Pick out each line in the rows below that contains the word "series", treating uppercase and lowercase letters as different.
━━━━━ Data for this exercise ━━━━━
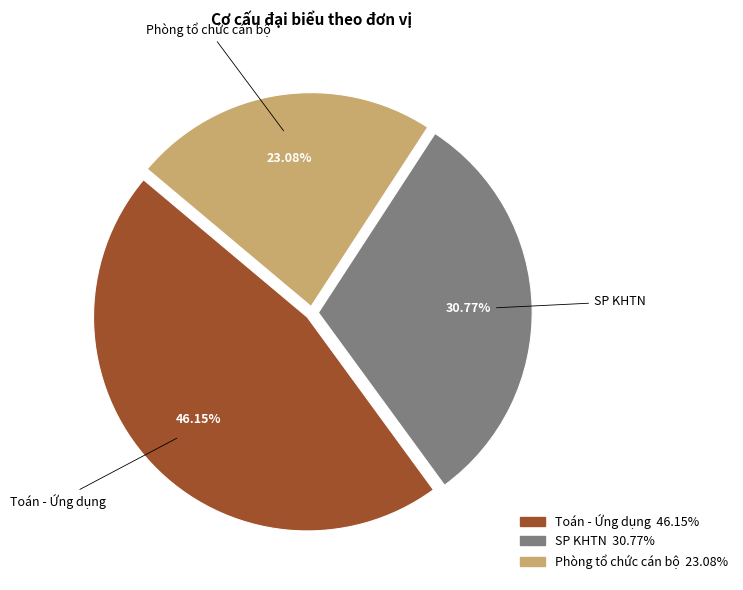

Does Toán - Ứng dụng account for over 50% of the chart?

No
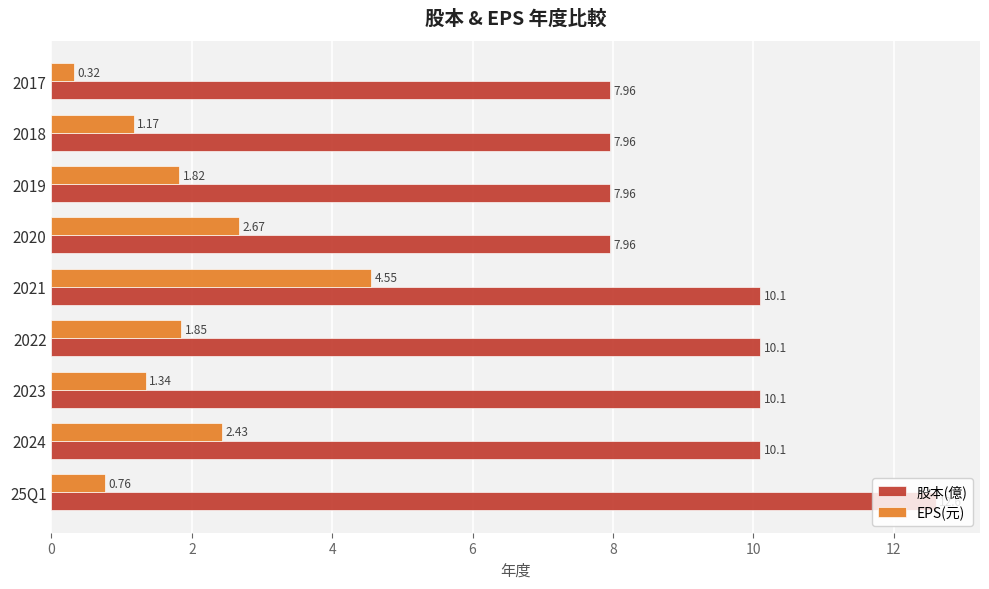

Between 2024 and 2021, which series saw the biggest shift?

EPS(元)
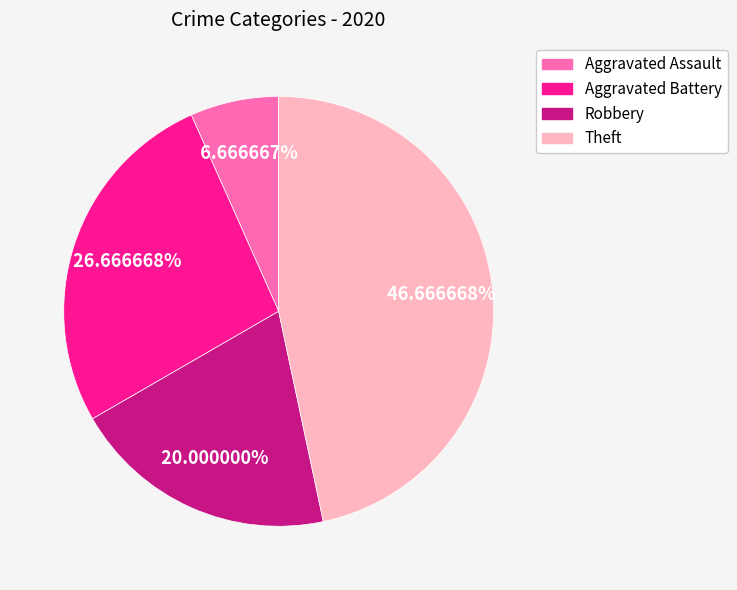

True or false: Aggravated Battery accounts for 27% of the total.

True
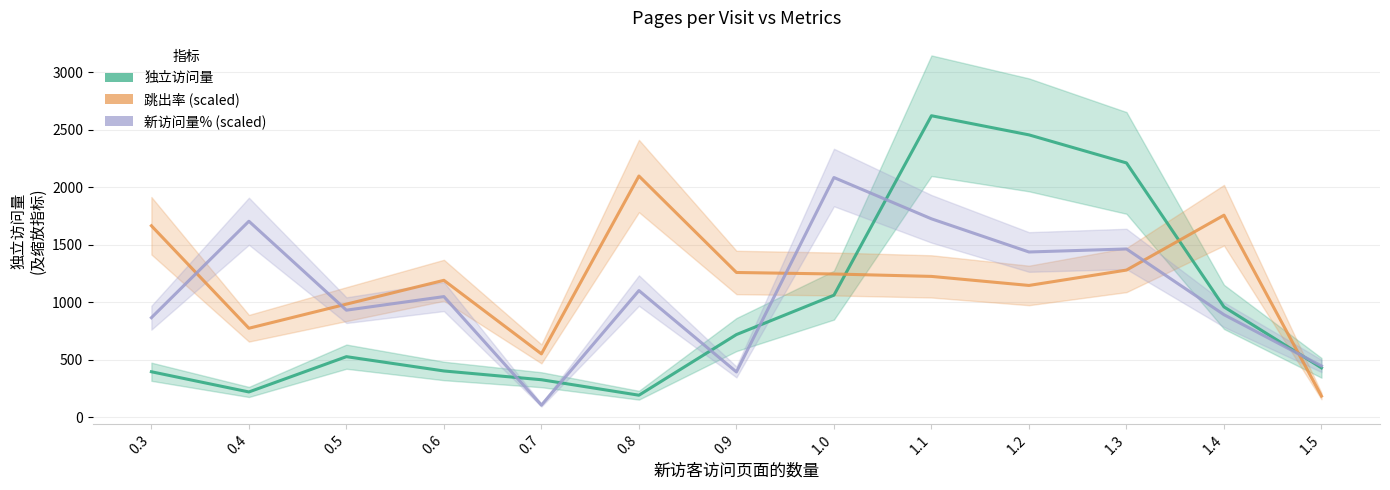

After their last crossing, which series has the higher values: 独立访问量 or 跳出率 (scaled)?

独立访问量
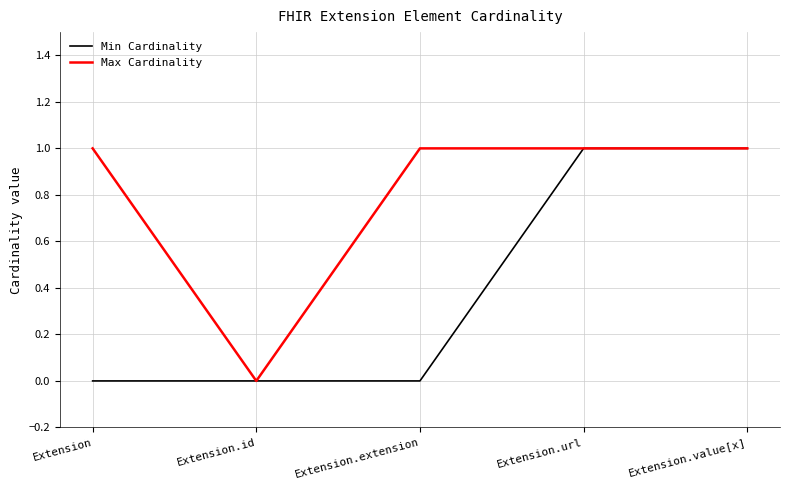

The value of Min Cardinality at Extension.id is 0. True or false?

True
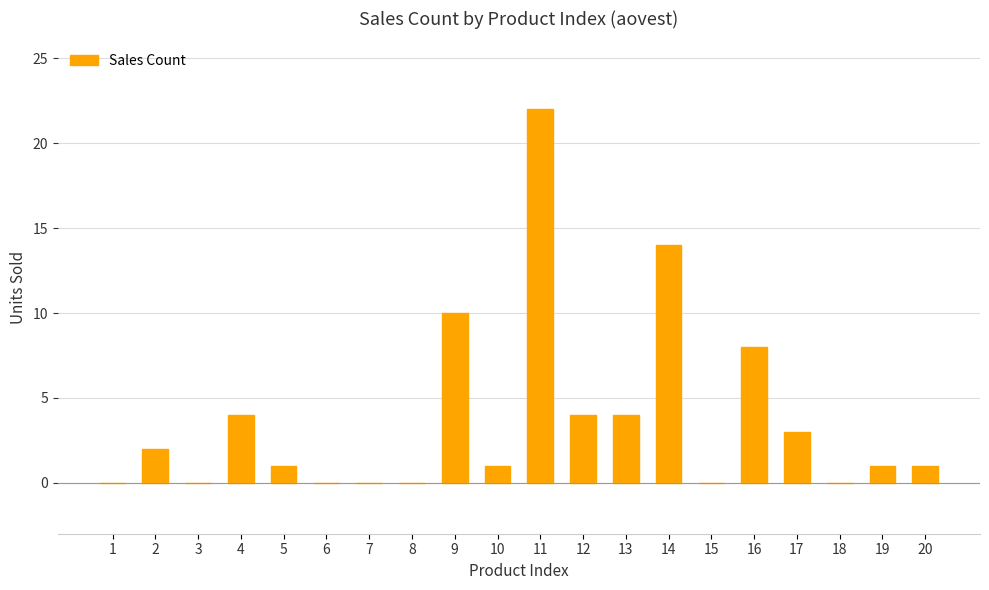

Where is the data nearest to the value 11?

9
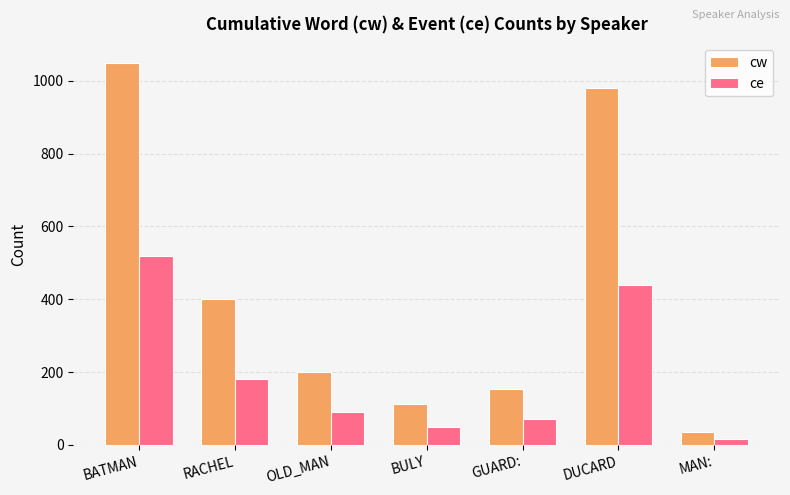

At which label is cw closest to 542?

RACHEL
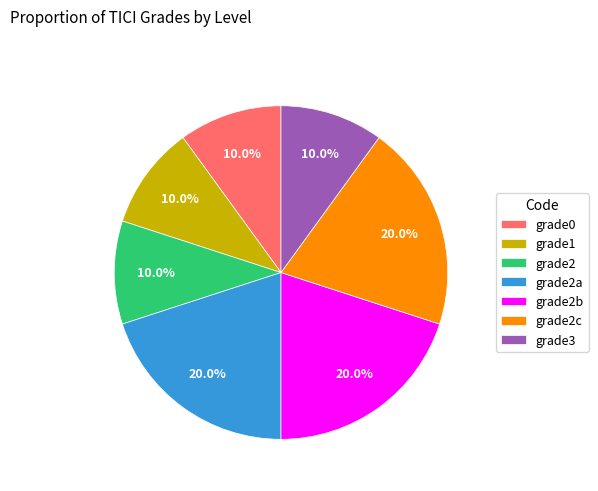

To the nearest percent, what is the difference between the largest and smallest slice percentages?

10%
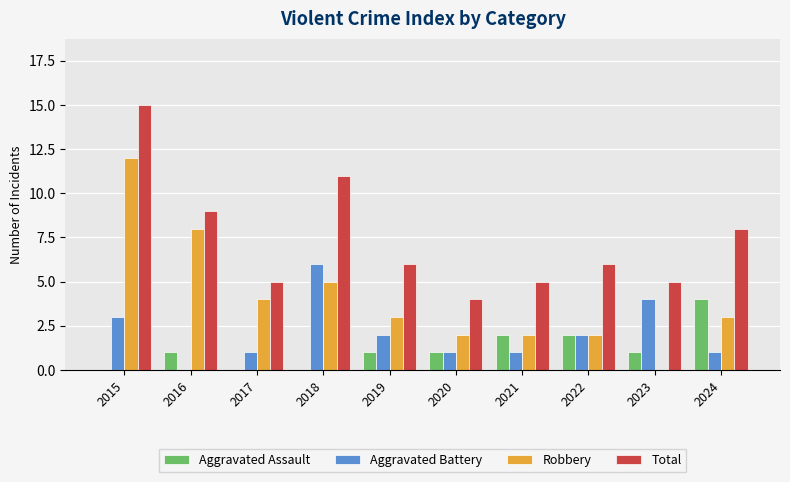

Count the number of categories in the chart.

10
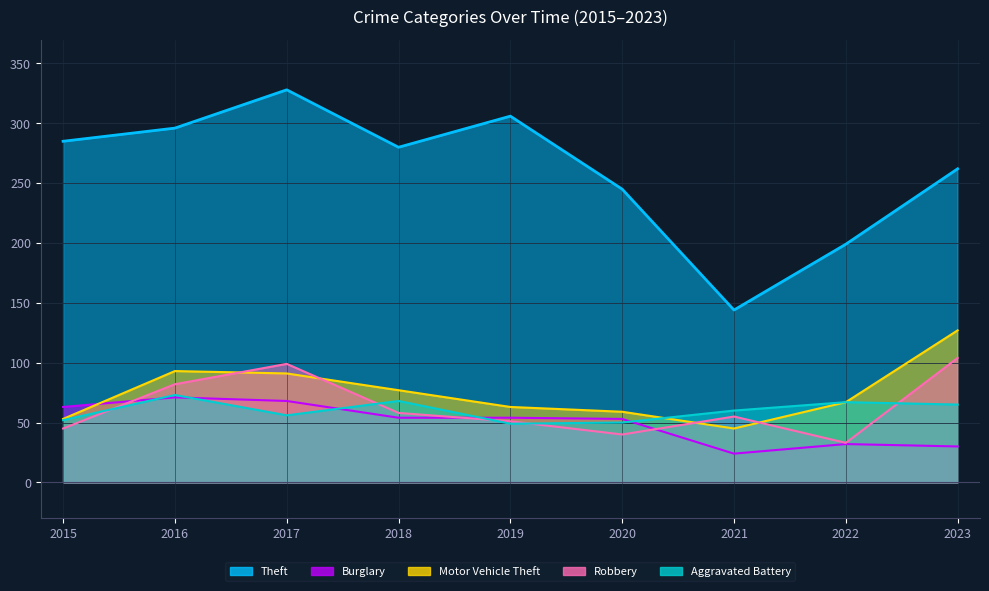

Reading left to right, extract all data points from this chart.

Theft: 2015=285	2016=296	2017=328	2018=280	2019=306	2020=245	2021=144	2022=199	2023=262
Burglary: 2015=63	2016=71	2017=68	2018=54	2019=54	2020=53	2021=24	2022=32	2023=30
Motor Vehicle Theft: 2015=53	2016=93	2017=91	2018=77	2019=63	2020=59	2021=45	2022=67	2023=127
Robbery: 2015=45	2016=82	2017=99	2018=58	2019=51	2020=40	2021=55	2022=33	2023=104
Aggravated Battery: 2015=52	2016=73	2017=56	2018=68	2019=49	2020=50	2021=60	2022=67	2023=65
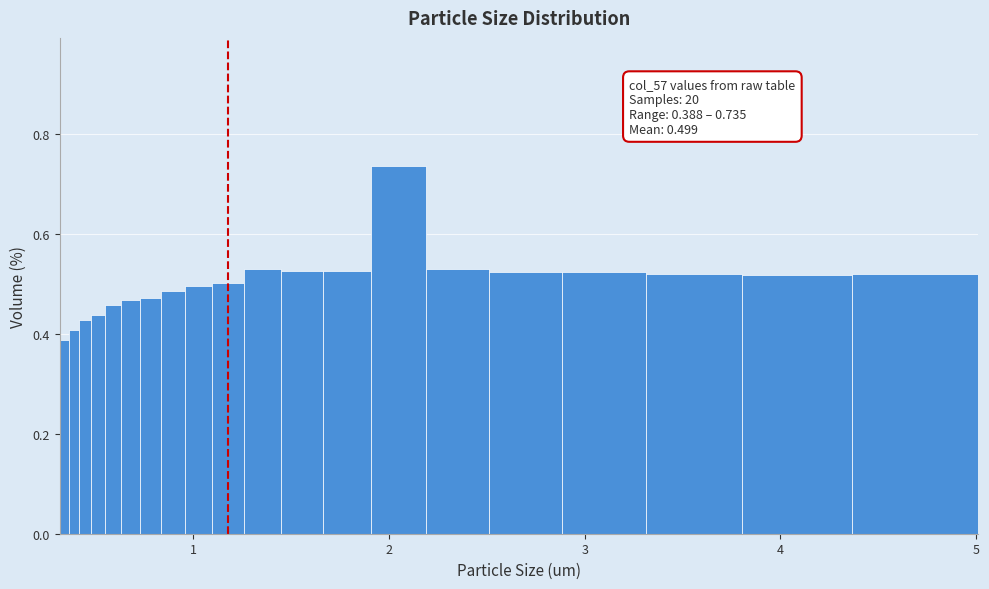

Around what value on the x-axis is the tallest bar? Give the approximate position of its centre, as read against the axis.

2.0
━━━━━
> [Completed task]:
Between 2024 and 2021, which series saw the biggest shift?
After their last crossing, which series has the higher values: 独立访问量 or 跳出率 (scaled)?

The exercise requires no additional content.